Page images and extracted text
-.-.-

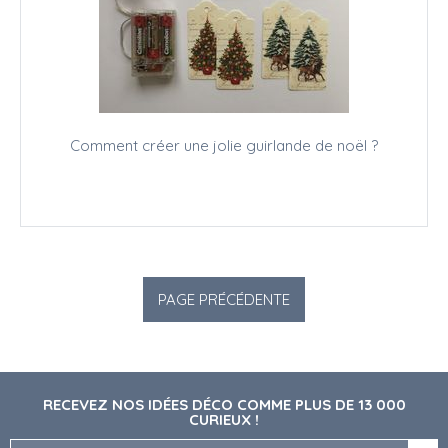
Comment créer une jolie guirlande de noël ?
RECEVEZ NOS IDÉES DÉCO COMME PLUS DE 13 000
CURIEUX !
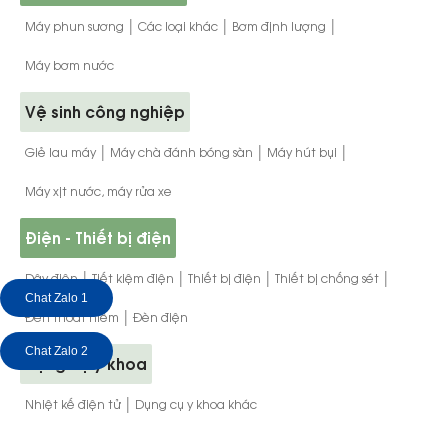
|
|
|
Máy phun sương
Các loại khác
Bơm định lượng
Máy bơm nước
Vệ sinh công nghiệp
|
|
|
Giẻ lau máy
Máy chà đánh bóng sàn
Máy hút bụi
Máy xịt nước, máy rửa xe
Điện - Thiết bị điện
|
|
|
|
Dây điện
Tiết kiệm điện
Thiết bị điện
Thiết bị chống sét
Chat Zalo 1
|
Đèn thoát hiểm
Đèn điện
Chat Zalo 2
Dụng cụ y khoa
|
Nhiệt kế điện tử
Dụng cụ y khoa khác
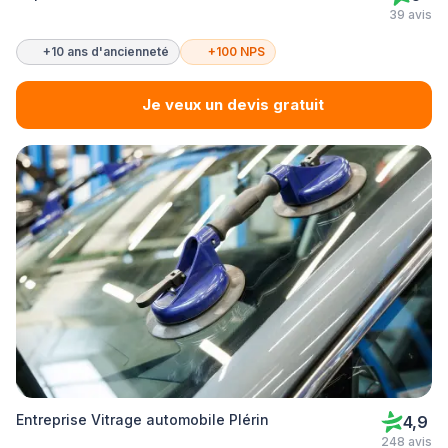
39 avis
+10 ans d'ancienneté
+100 NPS
Je veux un devis gratuit
Entreprise Vitrage automobile Plérin
4,9
248 avis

-.-.-

From the first line to the last, output the data exactly, without the pictures.

[Answer]:
Comment créer une jolie guirlande de noël ?
RECEVEZ NOS IDÉES DÉCO COMME PLUS DE 13 000
CURIEUX !
|
|
|
Máy phun sương
Các loại khác
Bơm định lượng
Máy bơm nước
Vệ sinh công nghiệp
|
|
|
Giẻ lau máy
Máy chà đánh bóng sàn
Máy hút bụi
Máy xịt nước, máy rửa xe
Điện - Thiết bị điện
|
|
|
|
Dây điện
Tiết kiệm điện
Thiết bị điện
Thiết bị chống sét
Chat Zalo 1
|
Đèn thoát hiểm
Đèn điện
Chat Zalo 2
Dụng cụ y khoa
|
Nhiệt kế điện tử
Dụng cụ y khoa khác
39 avis
+10 ans d'ancienneté
+100 NPS
Je veux un devis gratuit
Entreprise Vitrage automobile Plérin
4,9
248 avis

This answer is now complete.